Staff Letter (a long read)
Neighbor Comments

This was the first decision of the post election Planning Commission, and frankly I was stunned. And disappointed. The vote among the three participating commissioners, Dave Whitmer, Megan Dameron and returning Commissioner Heather Phillips was 3-0 to approve with almost no discussion and no interest in reducing the scale of such a behemoth (for Napa Valley) and intrusive project. It seemed like unblinking aquiescense to the power of the corporate conglomerates that have taken over the wine production and wine entertainment industries in the county. This decision bodes ill for Treasury's re-submission of the Benjamin Ranch winery proposal when/if it comes. A new era of mega-wineries dawns as corporations seek to turn the county into the Las Vegas of Wine.

Particularly galling is the paving over of prime agricultural land for a new production building, parking lots and roadways. The urbanization of the ag preserve didn't seem to be on the radar of this Planning Commission in this project, which dispels a lot of the hope I had for a new direction in the maintenance of the county's natural resources in the age of global warming and of a balance between the concerns of residents to maintain their rural heritage and corporate interests to exploit that character into oblivion.

Where to begin on a project that pushes so many negative butttons. The first is that major 58,000sf wine processing and storage facility is being proposed to be built from scratch on an area in the center of the Ag Preserve that is currently planted to vines. With the creation of the new combined parcel, the massive production building and expanded visitor center are 24.8% of the 25% allowable development area under the WDO. Looking at the plot plan of the impermeable surface, it actually apprears that more than 25% of the property is covered. And it should be noted that a part of the 75% is the un-developable bank of the Napa river, so the amount of developable land being covered is well above 25%. The processing facility which will, no doubt, serve the numerous corporate brands well beyond this site should have been built in the airport industrial area. But then, of course, the visitor center wouldn't have been allowed to double in size. And tourism is now the heart of wine industry growth.

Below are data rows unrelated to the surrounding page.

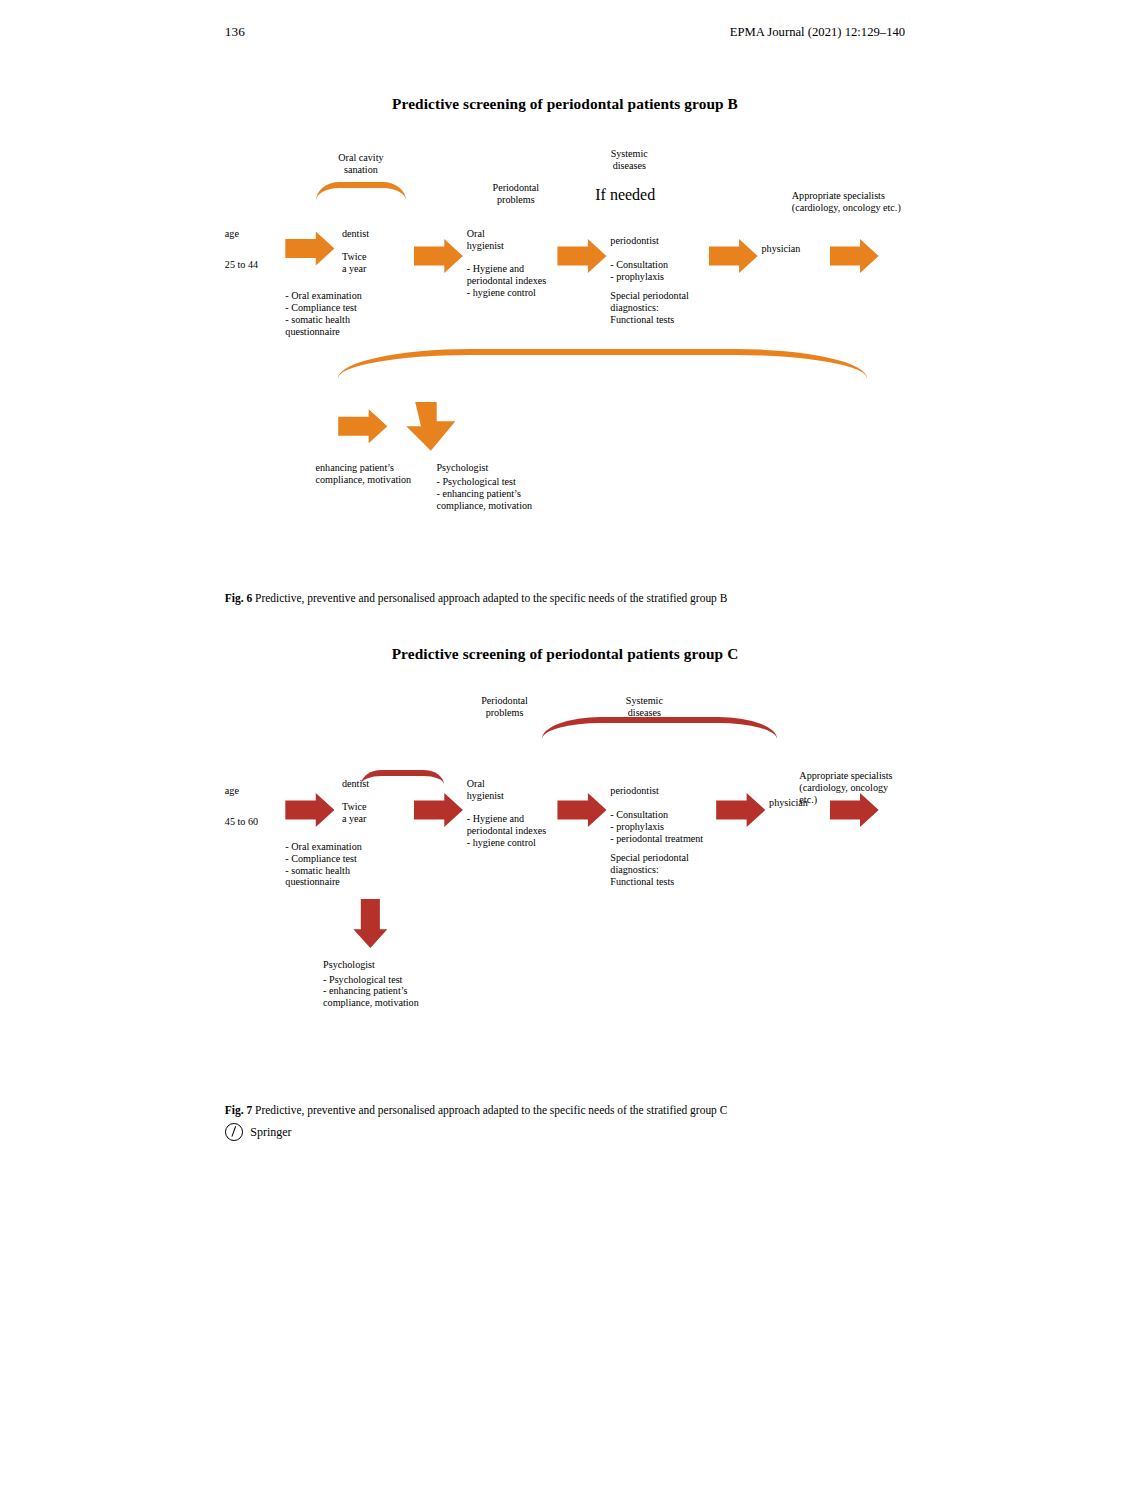136 EPMA Journal (2021) 12:129–140
Predictive screening of periodontal patients group B
Oral cavity
sanation
Systemic
diseases
Periodontal
problems
If needed
age
25 to 44
dentist
Twice
a year
Oral examination
Compliance test
somatic health questionnaire
Oral
hygienist
Hygiene and periodontal indexes
hygiene control
periodontist
Consultation
prophylaxis
Special periodontal diagnostics:
Functional tests
physician
Appropriate specialists
(cardiology, oncology etc.)
enhancing patient’s compliance, motivation
Psychologist
Psychological test
enhancing patient’s compliance, motivation
Fig. 6 Predictive, preventive and personalised approach adapted to the specific needs of the stratified group B
Predictive screening of periodontal patients group C
Periodontal
problems
Systemic
diseases
age
45 to 60
dentist
Twice
a year
Oral examination
Compliance test
somatic health questionnaire
Oral
hygienist
Hygiene and periodontal indexes
hygiene control
periodontist
Consultation
prophylaxis
periodontal treatment
Special periodontal diagnostics:
Functional tests
physician
Appropriate specialists
(cardiology, oncology etc.)
Psychologist
Psychological test
enhancing patient’s compliance, motivation
Fig. 7 Predictive, preventive and personalised approach adapted to the specific needs of the stratified group C
Springer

As is common now with projects, maintaining existing water usage while expanding production and visitation is achieved by sewage treatment plants and gargantuan water tanks, and by replacing water consumptive vineyards with less water-consumptive buildings. (Note that reducing water consumption by eliminating vines is not a good strategy for maintaining an agricultural economy, yet it is now done in almost every winery project.) But the existing usage is already 50% higher than is allowed under county standards. The project should have been required to reduce water usage to that standard. The intuitive question, however, is can you really process 140,000 more gallons of wine and 51,000 more visitors and not increase water use? Consultants can massage the numbers for an approval, but no one monitors the reality over time which is why more water than allowed is being used now.